WHAT TO DO -> For the records below, print the lines from the line with "557 409 36219" through the line with "792 362 64812" exactly as written; include both end lines and exclude the rest.

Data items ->

---*---

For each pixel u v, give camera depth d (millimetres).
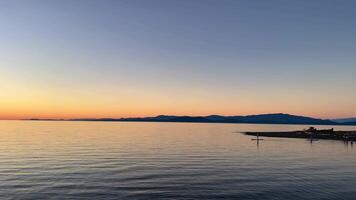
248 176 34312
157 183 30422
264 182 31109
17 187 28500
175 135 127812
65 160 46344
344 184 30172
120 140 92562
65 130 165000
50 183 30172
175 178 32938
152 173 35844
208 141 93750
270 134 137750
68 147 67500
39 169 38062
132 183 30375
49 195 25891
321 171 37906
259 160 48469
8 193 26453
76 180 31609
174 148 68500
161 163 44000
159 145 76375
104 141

---*---

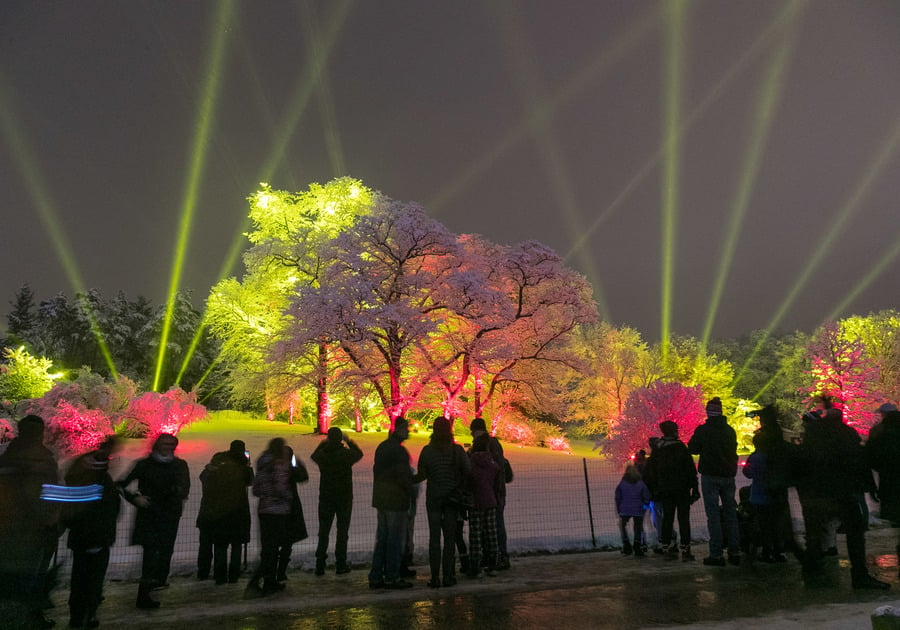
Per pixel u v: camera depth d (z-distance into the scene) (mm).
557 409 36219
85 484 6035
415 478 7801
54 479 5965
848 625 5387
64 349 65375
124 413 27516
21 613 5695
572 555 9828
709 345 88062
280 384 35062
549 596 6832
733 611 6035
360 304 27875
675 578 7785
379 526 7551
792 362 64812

---*---

ANSWER AREA ->
557 409 36219
85 484 6035
415 478 7801
54 479 5965
848 625 5387
64 349 65375
124 413 27516
21 613 5695
572 555 9828
709 345 88062
280 384 35062
549 596 6832
733 611 6035
360 304 27875
675 578 7785
379 526 7551
792 362 64812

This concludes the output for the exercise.